What the task requires:
What is needed is the full set of records, word for word, with no pictures.

Content starts

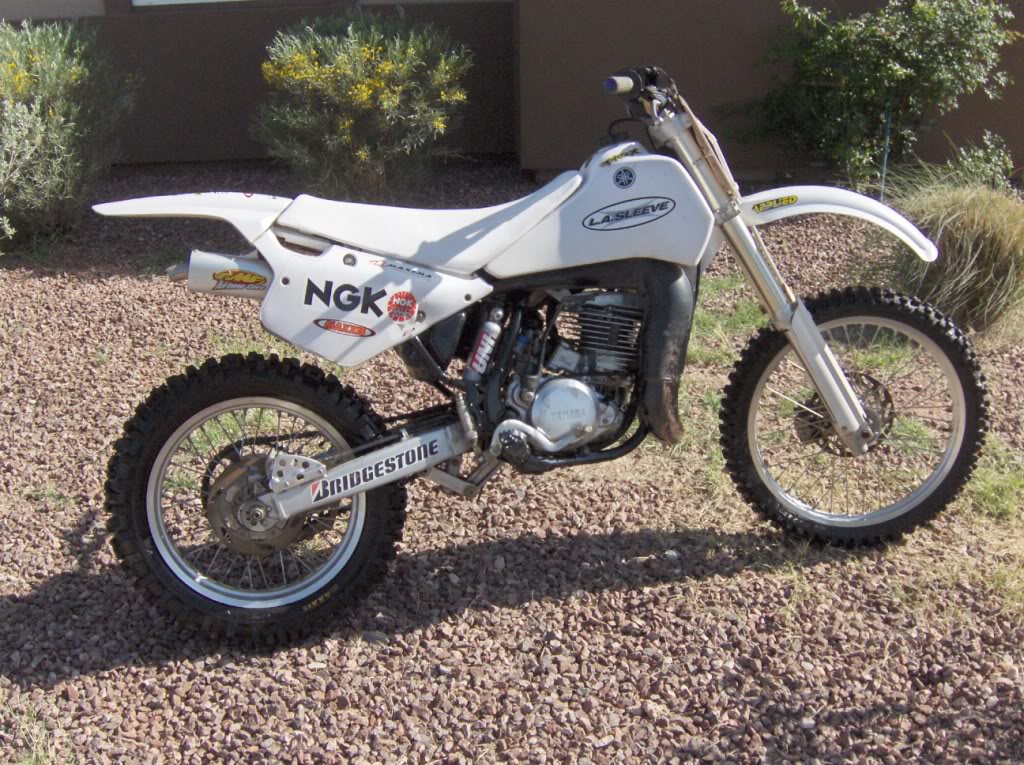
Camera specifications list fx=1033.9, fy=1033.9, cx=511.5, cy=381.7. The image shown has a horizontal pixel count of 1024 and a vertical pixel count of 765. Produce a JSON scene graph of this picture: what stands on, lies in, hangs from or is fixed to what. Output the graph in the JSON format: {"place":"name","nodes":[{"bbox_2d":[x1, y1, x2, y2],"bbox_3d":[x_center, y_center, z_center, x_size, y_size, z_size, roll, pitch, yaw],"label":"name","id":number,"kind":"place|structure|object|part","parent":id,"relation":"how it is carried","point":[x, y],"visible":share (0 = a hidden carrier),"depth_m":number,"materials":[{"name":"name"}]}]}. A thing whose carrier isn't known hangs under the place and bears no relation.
{"place":"outdoors","nodes":[
{"label":"outdoors","id":0,"kind":"place"},
{"bbox_2d":[0,162,1023,764],"label":"gravel ground","id":1,"kind":"structure","parent":0,"point":[179,738],"materials":[{"name":"brown gravel"}]},
{"bbox_2d":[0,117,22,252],"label":"shrub","id":2,"kind":"object","parent":1,"relation":"on","point":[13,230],"visible":1,"depth_m":5.36,"materials":[{"name":"green plant"}]},
{"bbox_2d":[1,692,75,764],"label":"grass tuft","id":3,"kind":"object","parent":1,"relation":"on","point":[34,755],"visible":0.85,"depth_m":2.17,"materials":[{"name":"green plant"}]},
{"bbox_2d":[0,21,137,244],"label":"shrub","id":4,"kind":"object","parent":1,"relation":"on","point":[51,69],"visible":0.96,"depth_m":5.75,"materials":[{"name":"green plant"}]},
{"bbox_2d":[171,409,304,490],"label":"grass patch","id":5,"kind":"object","parent":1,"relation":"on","point":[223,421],"visible":0.18,"depth_m":3.37,"materials":[{"name":"green plant"}]},
{"bbox_2d":[256,10,473,199],"bbox_3d":[-0.927,-1.772,6.652,1.507,1.230,1.461,-1,22,-1],"label":"flowering shrub","id":6,"kind":"object","parent":1,"relation":"on","point":[338,71],"visible":0.96,"depth_m":6.41,"materials":[{"name":"green plant"}]},
{"bbox_2d":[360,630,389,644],"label":"stone","id":7,"kind":"object","parent":1,"relation":"on","point":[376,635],"visible":0.64,"depth_m":2.50,"materials":[{"name":"grey stone"}]},
{"bbox_2d":[93,56,981,647],"bbox_3d":[0.120,-0.144,2.681,2.198,1.283,0.939,-1,22,-1],"label":"motorcycle","id":8,"kind":"object","parent":1,"relation":"on","point":[329,498],"visible":0.99,"depth_m":2.56,"materials":[{"name":"white plastic"}]},
{"label":"fender","id":9,"kind":"part","parent":8,"relation":"part of","materials":[{"name":"white plastic"}]},
{"bbox_2d":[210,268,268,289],"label":"sticker","id":10,"kind":"object","parent":8,"relation":"attached to","point":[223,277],"visible":0.99,"depth_m":2.48,"materials":[{"name":"yellow plastic"}]},
{"label":"wheel","id":11,"kind":"part","parent":8,"relation":"part of","materials":[{"name":"black rubber"}]},
{"bbox_2d":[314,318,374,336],"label":"sticker","id":12,"kind":"object","parent":8,"relation":"attached to","point":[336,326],"visible":0.97,"depth_m":2.43,"materials":[{"name":"red plastic"}]},
{"bbox_2d":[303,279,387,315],"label":"sticker","id":13,"kind":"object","parent":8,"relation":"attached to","point":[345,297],"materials":[{"name":"black plastic"}]},
{"bbox_2d":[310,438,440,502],"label":"sticker","id":14,"kind":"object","parent":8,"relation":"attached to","point":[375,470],"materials":[{"name":"plastic"}]},
{"bbox_2d":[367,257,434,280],"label":"sticker","id":15,"kind":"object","parent":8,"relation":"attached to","point":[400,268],"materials":[{"name":"plastic"}]},
{"bbox_2d":[386,290,417,321],"bbox_3d":[-0.260,-0.178,2.437,0.093,0.078,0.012,-1,22,-1],"label":"round sticker","id":16,"kind":"object","parent":8,"relation":"attached to","point":[405,298],"visible":0.98,"depth_m":2.43,"materials":[{"name":"red plastic"}]},
{"label":"seat","id":17,"kind":"part","parent":8,"relation":"part of","materials":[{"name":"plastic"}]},
{"bbox_2d":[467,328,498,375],"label":"sticker","id":18,"kind":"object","parent":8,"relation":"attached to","point":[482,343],"visible":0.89,"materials":[{"name":"white plastic"}]},
{"bbox_2d":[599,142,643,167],"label":"sticker","id":19,"kind":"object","parent":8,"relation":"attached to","point":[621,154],"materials":[{"name":"yellow plastic"}]},
{"bbox_2d":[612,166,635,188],"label":"round sticker","id":20,"kind":"object","parent":8,"relation":"attached to","point":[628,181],"visible":0.97,"depth_m":2.55,"materials":[{"name":"black plastic"}]},
{"label":"handlebar","id":21,"kind":"part","parent":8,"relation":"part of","materials":[{"name":"black metal"}]},
{"label":"fork","id":22,"kind":"part","parent":8,"relation":"part of","materials":[{"name":"silver metal"}]},
{"bbox_2d":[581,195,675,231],"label":"sticker","id":23,"kind":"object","parent":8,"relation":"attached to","point":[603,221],"visible":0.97,"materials":[{"name":"plastic"}]},
{"bbox_2d":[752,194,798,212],"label":"sticker","id":24,"kind":"object","parent":8,"relation":"attached to","point":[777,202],"visible":0.98,"depth_m":2.61,"materials":[{"name":"yellow plastic"}]},
{"label":"fender","id":25,"kind":"part","parent":8,"relation":"part of","materials":[{"name":"white plastic"}]},
{"label":"wheel","id":26,"kind":"part","parent":8,"relation":"part of","materials":[{"name":"black rubber"}]},
{"bbox_2d":[688,272,766,362],"bbox_3d":[0.777,-0.275,4.489,0.854,0.090,0.902,-1,22,-1],"label":"grass patch","id":27,"kind":"object","parent":1,"relation":"on","point":[709,318],"visible":0.24,"depth_m":4.43,"materials":[{"name":"green plant"}]},
{"bbox_2d":[732,0,1017,188],"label":"shrub","id":28,"kind":"object","parent":1,"relation":"on","point":[897,71],"visible":0.97,"depth_m":6.16,"materials":[{"name":"green plant"}]},
{"bbox_2d":[879,94,893,199],"bbox_3d":[2.267,-1.373,6.297,0.038,0.748,0.034,-1,22,-1],"label":"stake","id":29,"kind":"object","parent":1,"relation":"in","point":[885,163],"visible":0.72,"depth_m":6.27,"materials":[{"name":"green"}]},
{"bbox_2d":[870,163,1023,336],"label":"ornamental grass","id":30,"kind":"structure","parent":1,"relation":"on","point":[972,247],"materials":[{"name":"green plant"}]},
{"bbox_2d":[940,132,1016,192],"bbox_3d":[2.672,-1.174,5.952,0.503,0.516,0.518,-1,22,-1],"label":"small plant","id":31,"kind":"object","parent":1,"relation":"on","point":[976,159],"visible":0.66,"depth_m":5.90,"materials":[{"name":"green plant"}]},
{"bbox_2d":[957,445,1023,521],"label":"grass patch","id":32,"kind":"object","parent":1,"relation":"on","point":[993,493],"visible":0.51,"depth_m":3.10,"materials":[{"name":"green plant"}]},
{"bbox_2d":[2,0,1023,181],"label":"building wall","id":33,"kind":"structure","parent":0,"point":[268,31],"depth_m":7.25,"materials":[{"name":"paint"}]},
{"bbox_2d":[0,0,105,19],"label":"window","id":34,"kind":"structure","parent":33,"relation":"in","point":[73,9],"depth_m":7.33,"materials":[{"name":"glass"}]},
{"bbox_2d":[132,0,247,6],"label":"window","id":35,"kind":"structure","parent":33,"relation":"in","point":[149,1],"depth_m":7.29,"materials":[{"name":"white"}]}
]}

Content ends

Solution for this task:
Camera specifications list fx=1033.9, fy=1033.9, cx=511.5, cy=381.7. The image shown has a horizontal pixel count of 1024 and a vertical pixel count of 765. Produce a JSON scene graph of this picture: what stands on, lies in, hangs from or is fixed to what. Output the graph in the JSON format: {"place":"name","nodes":[{"bbox_2d":[x1, y1, x2, y2],"bbox_3d":[x_center, y_center, z_center, x_size, y_size, z_size, roll, pitch, yaw],"label":"name","id":number,"kind":"place|structure|object|part","parent":id,"relation":"how it is carried","point":[x, y],"visible":share (0 = a hidden carrier),"depth_m":number,"materials":[{"name":"name"}]}]}. A thing whose carrier isn't known hangs under the place and bears no relation.
{"place":"outdoors","nodes":[
{"label":"outdoors","id":0,"kind":"place"},
{"bbox_2d":[0,162,1023,764],"label":"gravel ground","id":1,"kind":"structure","parent":0,"point":[179,738],"materials":[{"name":"brown gravel"}]},
{"bbox_2d":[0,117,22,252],"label":"shrub","id":2,"kind":"object","parent":1,"relation":"on","point":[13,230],"visible":1,"depth_m":5.36,"materials":[{"name":"green plant"}]},
{"bbox_2d":[1,692,75,764],"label":"grass tuft","id":3,"kind":"object","parent":1,"relation":"on","point":[34,755],"visible":0.85,"depth_m":2.17,"materials":[{"name":"green plant"}]},
{"bbox_2d":[0,21,137,244],"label":"shrub","id":4,"kind":"object","parent":1,"relation":"on","point":[51,69],"visible":0.96,"depth_m":5.75,"materials":[{"name":"green plant"}]},
{"bbox_2d":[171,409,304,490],"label":"grass patch","id":5,"kind":"object","parent":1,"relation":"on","point":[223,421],"visible":0.18,"depth_m":3.37,"materials":[{"name":"green plant"}]},
{"bbox_2d":[256,10,473,199],"bbox_3d":[-0.927,-1.772,6.652,1.507,1.230,1.461,-1,22,-1],"label":"flowering shrub","id":6,"kind":"object","parent":1,"relation":"on","point":[338,71],"visible":0.96,"depth_m":6.41,"materials":[{"name":"green plant"}]},
{"bbox_2d":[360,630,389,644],"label":"stone","id":7,"kind":"object","parent":1,"relation":"on","point":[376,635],"visible":0.64,"depth_m":2.50,"materials":[{"name":"grey stone"}]},
{"bbox_2d":[93,56,981,647],"bbox_3d":[0.120,-0.144,2.681,2.198,1.283,0.939,-1,22,-1],"label":"motorcycle","id":8,"kind":"object","parent":1,"relation":"on","point":[329,498],"visible":0.99,"depth_m":2.56,"materials":[{"name":"white plastic"}]},
{"label":"fender","id":9,"kind":"part","parent":8,"relation":"part of","materials":[{"name":"white plastic"}]},
{"bbox_2d":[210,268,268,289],"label":"sticker","id":10,"kind":"object","parent":8,"relation":"attached to","point":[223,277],"visible":0.99,"depth_m":2.48,"materials":[{"name":"yellow plastic"}]},
{"label":"wheel","id":11,"kind":"part","parent":8,"relation":"part of","materials":[{"name":"black rubber"}]},
{"bbox_2d":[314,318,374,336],"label":"sticker","id":12,"kind":"object","parent":8,"relation":"attached to","point":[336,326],"visible":0.97,"depth_m":2.43,"materials":[{"name":"red plastic"}]},
{"bbox_2d":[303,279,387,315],"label":"sticker","id":13,"kind":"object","parent":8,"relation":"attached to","point":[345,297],"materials":[{"name":"black plastic"}]},
{"bbox_2d":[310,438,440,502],"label":"sticker","id":14,"kind":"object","parent":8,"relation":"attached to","point":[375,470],"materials":[{"name":"plastic"}]},
{"bbox_2d":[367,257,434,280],"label":"sticker","id":15,"kind":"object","parent":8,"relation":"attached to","point":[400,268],"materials":[{"name":"plastic"}]},
{"bbox_2d":[386,290,417,321],"bbox_3d":[-0.260,-0.178,2.437,0.093,0.078,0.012,-1,22,-1],"label":"round sticker","id":16,"kind":"object","parent":8,"relation":"attached to","point":[405,298],"visible":0.98,"depth_m":2.43,"materials":[{"name":"red plastic"}]},
{"label":"seat","id":17,"kind":"part","parent":8,"relation":"part of","materials":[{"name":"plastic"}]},
{"bbox_2d":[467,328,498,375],"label":"sticker","id":18,"kind":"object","parent":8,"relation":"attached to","point":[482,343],"visible":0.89,"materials":[{"name":"white plastic"}]},
{"bbox_2d":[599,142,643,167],"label":"sticker","id":19,"kind":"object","parent":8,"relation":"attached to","point":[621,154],"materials":[{"name":"yellow plastic"}]},
{"bbox_2d":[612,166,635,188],"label":"round sticker","id":20,"kind":"object","parent":8,"relation":"attached to","point":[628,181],"visible":0.97,"depth_m":2.55,"materials":[{"name":"black plastic"}]},
{"label":"handlebar","id":21,"kind":"part","parent":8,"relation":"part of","materials":[{"name":"black metal"}]},
{"label":"fork","id":22,"kind":"part","parent":8,"relation":"part of","materials":[{"name":"silver metal"}]},
{"bbox_2d":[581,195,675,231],"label":"sticker","id":23,"kind":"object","parent":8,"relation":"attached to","point":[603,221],"visible":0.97,"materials":[{"name":"plastic"}]},
{"bbox_2d":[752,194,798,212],"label":"sticker","id":24,"kind":"object","parent":8,"relation":"attached to","point":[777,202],"visible":0.98,"depth_m":2.61,"materials":[{"name":"yellow plastic"}]},
{"label":"fender","id":25,"kind":"part","parent":8,"relation":"part of","materials":[{"name":"white plastic"}]},
{"label":"wheel","id":26,"kind":"part","parent":8,"relation":"part of","materials":[{"name":"black rubber"}]},
{"bbox_2d":[688,272,766,362],"bbox_3d":[0.777,-0.275,4.489,0.854,0.090,0.902,-1,22,-1],"label":"grass patch","id":27,"kind":"object","parent":1,"relation":"on","point":[709,318],"visible":0.24,"depth_m":4.43,"materials":[{"name":"green plant"}]},
{"bbox_2d":[732,0,1017,188],"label":"shrub","id":28,"kind":"object","parent":1,"relation":"on","point":[897,71],"visible":0.97,"depth_m":6.16,"materials":[{"name":"green plant"}]},
{"bbox_2d":[879,94,893,199],"bbox_3d":[2.267,-1.373,6.297,0.038,0.748,0.034,-1,22,-1],"label":"stake","id":29,"kind":"object","parent":1,"relation":"in","point":[885,163],"visible":0.72,"depth_m":6.27,"materials":[{"name":"green"}]},
{"bbox_2d":[870,163,1023,336],"label":"ornamental grass","id":30,"kind":"structure","parent":1,"relation":"on","point":[972,247],"materials":[{"name":"green plant"}]},
{"bbox_2d":[940,132,1016,192],"bbox_3d":[2.672,-1.174,5.952,0.503,0.516,0.518,-1,22,-1],"label":"small plant","id":31,"kind":"object","parent":1,"relation":"on","point":[976,159],"visible":0.66,"depth_m":5.90,"materials":[{"name":"green plant"}]},
{"bbox_2d":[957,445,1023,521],"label":"grass patch","id":32,"kind":"object","parent":1,"relation":"on","point":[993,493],"visible":0.51,"depth_m":3.10,"materials":[{"name":"green plant"}]},
{"bbox_2d":[2,0,1023,181],"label":"building wall","id":33,"kind":"structure","parent":0,"point":[268,31],"depth_m":7.25,"materials":[{"name":"paint"}]},
{"bbox_2d":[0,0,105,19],"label":"window","id":34,"kind":"structure","parent":33,"relation":"in","point":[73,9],"depth_m":7.33,"materials":[{"name":"glass"}]},
{"bbox_2d":[132,0,247,6],"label":"window","id":35,"kind":"structure","parent":33,"relation":"in","point":[149,1],"depth_m":7.29,"materials":[{"name":"white"}]}
]}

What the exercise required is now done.